Repetition and Affinity

 

 

The rhyme is a relatively late offspring of rhythm. Both words are
derived from the same Greek root, "rhutmos"; up to the sixteenth century
they were treated as practically synonymous. Metric patterns based
exclusively on the regular succession of ups and downs of intonation --
the only form of verse in Greek and Latin poetry -- were later combined
with patterns based on the repetition of single consonants and vowels;
and thus, via alliteration and assonance, the rhyme came into being --
as melody was born out of originally unmodulated, rhythmic beats.

 

 

But although conscious rhyming was only admitted into formal literature
in the Middle Ages (at first as the internal rhyme in Leonine verse),
it has, like rhythm, its primordial roots in the unconscious.
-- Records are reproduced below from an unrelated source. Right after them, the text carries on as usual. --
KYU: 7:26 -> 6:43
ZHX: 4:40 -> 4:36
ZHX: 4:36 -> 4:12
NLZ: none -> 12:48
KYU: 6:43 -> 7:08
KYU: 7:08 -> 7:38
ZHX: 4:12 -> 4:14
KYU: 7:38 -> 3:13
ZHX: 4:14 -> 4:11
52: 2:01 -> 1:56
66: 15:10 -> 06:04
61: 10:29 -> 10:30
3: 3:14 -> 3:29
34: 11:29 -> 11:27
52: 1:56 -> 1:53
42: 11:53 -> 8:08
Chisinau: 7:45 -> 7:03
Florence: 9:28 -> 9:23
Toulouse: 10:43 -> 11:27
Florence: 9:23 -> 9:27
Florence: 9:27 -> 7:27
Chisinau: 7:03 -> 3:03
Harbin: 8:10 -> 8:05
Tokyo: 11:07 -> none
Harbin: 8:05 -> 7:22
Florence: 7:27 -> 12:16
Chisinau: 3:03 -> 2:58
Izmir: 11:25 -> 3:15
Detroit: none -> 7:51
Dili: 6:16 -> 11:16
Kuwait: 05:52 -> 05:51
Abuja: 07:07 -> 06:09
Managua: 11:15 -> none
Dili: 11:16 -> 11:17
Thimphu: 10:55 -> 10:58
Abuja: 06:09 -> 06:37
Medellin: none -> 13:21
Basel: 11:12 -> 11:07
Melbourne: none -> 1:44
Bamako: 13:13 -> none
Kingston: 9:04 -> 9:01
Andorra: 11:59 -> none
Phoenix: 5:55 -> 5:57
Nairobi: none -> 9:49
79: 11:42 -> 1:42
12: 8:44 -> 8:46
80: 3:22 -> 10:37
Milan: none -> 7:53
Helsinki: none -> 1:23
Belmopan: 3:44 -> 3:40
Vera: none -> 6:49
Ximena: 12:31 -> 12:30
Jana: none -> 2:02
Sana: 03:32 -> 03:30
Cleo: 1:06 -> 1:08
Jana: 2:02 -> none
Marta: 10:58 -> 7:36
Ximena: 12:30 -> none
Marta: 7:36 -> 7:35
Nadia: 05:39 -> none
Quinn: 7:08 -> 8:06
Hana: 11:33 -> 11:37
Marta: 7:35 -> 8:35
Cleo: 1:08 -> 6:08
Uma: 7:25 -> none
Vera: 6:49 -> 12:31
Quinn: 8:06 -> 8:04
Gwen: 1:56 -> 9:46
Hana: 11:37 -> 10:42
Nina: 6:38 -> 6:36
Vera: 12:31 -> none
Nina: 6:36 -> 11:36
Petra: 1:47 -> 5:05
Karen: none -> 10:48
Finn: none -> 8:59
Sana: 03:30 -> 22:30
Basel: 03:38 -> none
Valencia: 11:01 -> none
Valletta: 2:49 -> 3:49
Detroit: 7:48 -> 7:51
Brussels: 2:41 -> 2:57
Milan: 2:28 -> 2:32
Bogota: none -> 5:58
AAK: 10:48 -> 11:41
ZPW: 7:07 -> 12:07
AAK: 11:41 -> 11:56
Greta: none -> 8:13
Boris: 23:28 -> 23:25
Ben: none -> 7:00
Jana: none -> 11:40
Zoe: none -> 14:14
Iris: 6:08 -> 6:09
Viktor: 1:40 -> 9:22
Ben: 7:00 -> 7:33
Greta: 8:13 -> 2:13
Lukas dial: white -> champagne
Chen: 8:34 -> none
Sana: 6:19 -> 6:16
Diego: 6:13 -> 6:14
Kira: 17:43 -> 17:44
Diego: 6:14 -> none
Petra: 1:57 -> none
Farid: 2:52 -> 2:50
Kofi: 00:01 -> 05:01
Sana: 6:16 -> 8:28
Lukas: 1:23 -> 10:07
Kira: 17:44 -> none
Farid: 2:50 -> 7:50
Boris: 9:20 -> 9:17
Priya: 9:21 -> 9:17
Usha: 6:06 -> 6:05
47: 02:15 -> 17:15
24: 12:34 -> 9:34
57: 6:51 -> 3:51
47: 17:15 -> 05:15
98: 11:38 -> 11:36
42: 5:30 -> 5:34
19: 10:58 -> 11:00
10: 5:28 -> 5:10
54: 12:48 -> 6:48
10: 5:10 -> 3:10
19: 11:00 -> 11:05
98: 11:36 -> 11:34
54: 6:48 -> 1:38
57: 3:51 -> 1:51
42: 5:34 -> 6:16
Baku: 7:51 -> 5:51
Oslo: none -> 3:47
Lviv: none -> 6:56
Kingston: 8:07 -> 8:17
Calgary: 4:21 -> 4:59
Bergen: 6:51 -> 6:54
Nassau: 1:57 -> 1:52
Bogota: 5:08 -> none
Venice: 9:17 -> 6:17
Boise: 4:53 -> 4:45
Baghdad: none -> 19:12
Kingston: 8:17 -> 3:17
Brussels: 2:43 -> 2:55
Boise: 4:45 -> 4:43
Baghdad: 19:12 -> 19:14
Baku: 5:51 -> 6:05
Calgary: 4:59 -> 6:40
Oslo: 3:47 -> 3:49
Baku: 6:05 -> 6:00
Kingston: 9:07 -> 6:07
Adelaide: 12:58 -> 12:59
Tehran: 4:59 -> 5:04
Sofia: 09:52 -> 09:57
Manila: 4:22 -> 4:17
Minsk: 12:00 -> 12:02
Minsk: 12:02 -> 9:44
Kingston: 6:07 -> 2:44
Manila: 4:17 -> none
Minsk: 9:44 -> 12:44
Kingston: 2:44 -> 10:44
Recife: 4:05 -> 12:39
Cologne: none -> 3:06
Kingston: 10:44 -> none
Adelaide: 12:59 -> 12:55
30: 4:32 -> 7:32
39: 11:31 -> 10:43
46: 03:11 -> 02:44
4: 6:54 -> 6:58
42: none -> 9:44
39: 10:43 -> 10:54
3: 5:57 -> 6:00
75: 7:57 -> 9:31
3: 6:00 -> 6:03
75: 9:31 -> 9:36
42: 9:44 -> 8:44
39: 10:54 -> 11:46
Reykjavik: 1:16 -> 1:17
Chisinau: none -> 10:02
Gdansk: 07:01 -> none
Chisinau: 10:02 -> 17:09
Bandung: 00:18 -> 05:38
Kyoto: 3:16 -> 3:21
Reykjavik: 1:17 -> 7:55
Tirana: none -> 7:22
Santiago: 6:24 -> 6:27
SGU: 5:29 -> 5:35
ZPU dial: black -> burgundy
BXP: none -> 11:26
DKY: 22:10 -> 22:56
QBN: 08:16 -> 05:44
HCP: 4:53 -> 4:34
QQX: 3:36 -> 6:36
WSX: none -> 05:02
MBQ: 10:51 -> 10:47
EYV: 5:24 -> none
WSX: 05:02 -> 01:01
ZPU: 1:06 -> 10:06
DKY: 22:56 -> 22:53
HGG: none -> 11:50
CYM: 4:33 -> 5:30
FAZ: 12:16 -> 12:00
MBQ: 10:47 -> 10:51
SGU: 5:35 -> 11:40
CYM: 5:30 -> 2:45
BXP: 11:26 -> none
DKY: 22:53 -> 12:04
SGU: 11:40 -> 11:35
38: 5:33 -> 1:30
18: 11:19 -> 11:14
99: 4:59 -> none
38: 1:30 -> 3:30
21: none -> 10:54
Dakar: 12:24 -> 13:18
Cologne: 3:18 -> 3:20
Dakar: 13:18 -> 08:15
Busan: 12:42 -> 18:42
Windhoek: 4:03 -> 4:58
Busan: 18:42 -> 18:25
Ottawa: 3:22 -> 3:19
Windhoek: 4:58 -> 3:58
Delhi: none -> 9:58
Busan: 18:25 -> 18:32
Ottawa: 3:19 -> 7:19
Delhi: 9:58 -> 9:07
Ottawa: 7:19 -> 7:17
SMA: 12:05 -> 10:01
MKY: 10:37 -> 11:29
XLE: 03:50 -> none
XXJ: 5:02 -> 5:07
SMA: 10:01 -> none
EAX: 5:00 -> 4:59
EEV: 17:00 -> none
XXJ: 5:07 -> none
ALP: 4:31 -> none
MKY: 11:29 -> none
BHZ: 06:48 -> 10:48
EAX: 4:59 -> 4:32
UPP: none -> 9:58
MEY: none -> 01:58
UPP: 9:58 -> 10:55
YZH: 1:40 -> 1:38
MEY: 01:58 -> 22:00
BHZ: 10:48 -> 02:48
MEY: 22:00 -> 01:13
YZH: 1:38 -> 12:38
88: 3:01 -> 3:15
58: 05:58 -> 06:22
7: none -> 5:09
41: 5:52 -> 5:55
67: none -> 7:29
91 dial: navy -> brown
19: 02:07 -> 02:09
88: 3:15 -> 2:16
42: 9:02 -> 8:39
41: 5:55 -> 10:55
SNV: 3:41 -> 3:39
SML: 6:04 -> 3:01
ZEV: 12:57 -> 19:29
The
repetition
of syllables is a conspicuous phenomenon at the very
origins of language. In the early stages of learning to speak, children
seem to have an irresistible impulse to jabber repetitive variations of
sound patterns -- from ma-ma and pa-pa to obble-gobble, minky-pinky and so
on ad infinitum; gibble-gabble was the Victorian word for it. Similarly,
in many primitive languages as far apart as Polynesian and Bantu, words
like Kala-Kala or Moku-Moku abound; and why does the name Humpty-Dumpty
hold such a charm for child and adult alike?